Sunday, October 24, 2010

The Waves

I think Molly Hite mentioned, or at least quoted people mentioning, that "The Waves" is one of, if not the, most ambitious work Woolf attempted. Or at least, that as the sense I got. If I was correct in getting that sense, then I would have to agree. She's really pulling out all the stops on this one. She's breaking all the rules, she's flipped structure and diction on its head, and the entire definition of "narrative" has been weighed, measured, and found wanting--at least in the conventional sense. It's just my opinion, but this has to be the most experimental work that I've read of hers, and considering that she never really shied away from the experimental, that's actually quite a feat.

For starters, Hite talks about Woolf's attempt to write this in the style of classic lyrical and epic poetry, and so far that really comes through: you can see it very clearly in the repetition of certain phrases and words (banker in Brisbane), said repetition, of course, stemming from the ancient lyrical conceit in order to help the poet easier memorize the thousands of lines he was reading. The language, too, of course, is an obvious one: everything is melodious and smeared with a thick layer of purple--fortunately, it never becomes unbearable in this novel, probably because the entire experience of reading it is so surreal that you're not really sure WHAT to think anymore. The purple prose works because Woolf hasn't confined this into the normal conventions--you, or at least I, was well aware that I was inhabiting an entire different universe than the fictional ones I was accustomed to. Everything is in speak, for starters, and there's no outside narrator to fill in the gaps--the novel relies entirely on the voices of the main characters to impart the story, to the extent that there is really a story...well, I take that back: I think the story is very present, it's just presented in a unique way.

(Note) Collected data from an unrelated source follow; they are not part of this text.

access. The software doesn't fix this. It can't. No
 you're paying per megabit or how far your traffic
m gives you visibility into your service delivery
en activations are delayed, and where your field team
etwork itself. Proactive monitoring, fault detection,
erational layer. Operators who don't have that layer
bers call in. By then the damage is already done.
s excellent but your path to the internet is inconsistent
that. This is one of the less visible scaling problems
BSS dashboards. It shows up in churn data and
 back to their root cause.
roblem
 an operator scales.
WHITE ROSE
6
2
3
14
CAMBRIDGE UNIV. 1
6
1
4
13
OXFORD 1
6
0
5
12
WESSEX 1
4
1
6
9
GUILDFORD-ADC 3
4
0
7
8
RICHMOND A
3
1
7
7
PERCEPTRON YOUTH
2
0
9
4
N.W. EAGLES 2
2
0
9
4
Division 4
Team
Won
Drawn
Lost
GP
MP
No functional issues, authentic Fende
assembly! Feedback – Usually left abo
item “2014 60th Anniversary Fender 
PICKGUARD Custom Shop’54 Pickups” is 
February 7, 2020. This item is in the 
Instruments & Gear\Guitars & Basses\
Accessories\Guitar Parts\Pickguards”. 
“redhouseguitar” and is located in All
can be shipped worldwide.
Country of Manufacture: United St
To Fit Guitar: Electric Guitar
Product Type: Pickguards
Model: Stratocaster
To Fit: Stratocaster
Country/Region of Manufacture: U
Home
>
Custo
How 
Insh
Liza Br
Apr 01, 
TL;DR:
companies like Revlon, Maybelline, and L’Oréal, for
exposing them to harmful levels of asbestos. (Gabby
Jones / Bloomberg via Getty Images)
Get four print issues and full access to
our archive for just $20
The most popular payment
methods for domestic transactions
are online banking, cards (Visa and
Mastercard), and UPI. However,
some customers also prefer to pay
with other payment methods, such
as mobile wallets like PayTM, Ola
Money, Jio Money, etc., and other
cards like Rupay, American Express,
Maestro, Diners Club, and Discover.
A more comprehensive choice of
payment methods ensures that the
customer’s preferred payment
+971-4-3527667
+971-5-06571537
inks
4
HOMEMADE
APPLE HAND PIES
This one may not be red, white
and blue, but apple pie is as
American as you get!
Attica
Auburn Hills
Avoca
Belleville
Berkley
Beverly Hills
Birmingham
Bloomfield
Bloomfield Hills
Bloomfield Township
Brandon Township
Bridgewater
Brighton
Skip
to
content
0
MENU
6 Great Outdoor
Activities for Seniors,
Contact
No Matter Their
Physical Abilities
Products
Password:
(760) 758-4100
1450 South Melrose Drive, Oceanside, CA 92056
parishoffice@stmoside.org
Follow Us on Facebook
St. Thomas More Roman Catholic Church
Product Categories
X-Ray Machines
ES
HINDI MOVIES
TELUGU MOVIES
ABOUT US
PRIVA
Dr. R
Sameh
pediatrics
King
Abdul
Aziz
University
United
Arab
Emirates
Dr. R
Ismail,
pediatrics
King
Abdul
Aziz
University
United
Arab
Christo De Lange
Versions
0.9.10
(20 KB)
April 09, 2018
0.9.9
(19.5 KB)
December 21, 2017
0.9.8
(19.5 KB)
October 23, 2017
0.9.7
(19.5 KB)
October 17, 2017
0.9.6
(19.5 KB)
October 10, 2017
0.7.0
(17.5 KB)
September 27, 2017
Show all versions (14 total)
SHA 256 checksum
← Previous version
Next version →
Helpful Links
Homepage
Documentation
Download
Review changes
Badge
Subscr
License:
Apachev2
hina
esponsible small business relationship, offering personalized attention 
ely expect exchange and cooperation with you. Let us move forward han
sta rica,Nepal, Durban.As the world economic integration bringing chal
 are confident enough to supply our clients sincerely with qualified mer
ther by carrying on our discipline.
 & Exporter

Woolf's use of the present tense is another well-done experiment; it sort of puts the novel outside of time. The only reason we're able to parse out where the characters are in their lives are by the intermittent interjections on the path of the sun. This allows the characters to simultaneously tell and comment on the story without being bogged down with the restrictions of the universe's internal time. But, the prose is not so incomprehensible that we don't know what's going on, which is in itself a remarkable accomplishment. The whole thing seems to me a trip through the unfettered mind. It doesn't matter the individual educational level or sesquipedalian flair of the characters in real life, because "The Waves" looks through their minds outside of earthbound restraints. Its more the basic essence of the characters that is talking, rather than their actual brains, which also helps uplift the tense conceit and the fact that very little actually happens: most of what we learn about the character's lives has already taken place, and the characters are just ruminating on it, such as school, college, etc.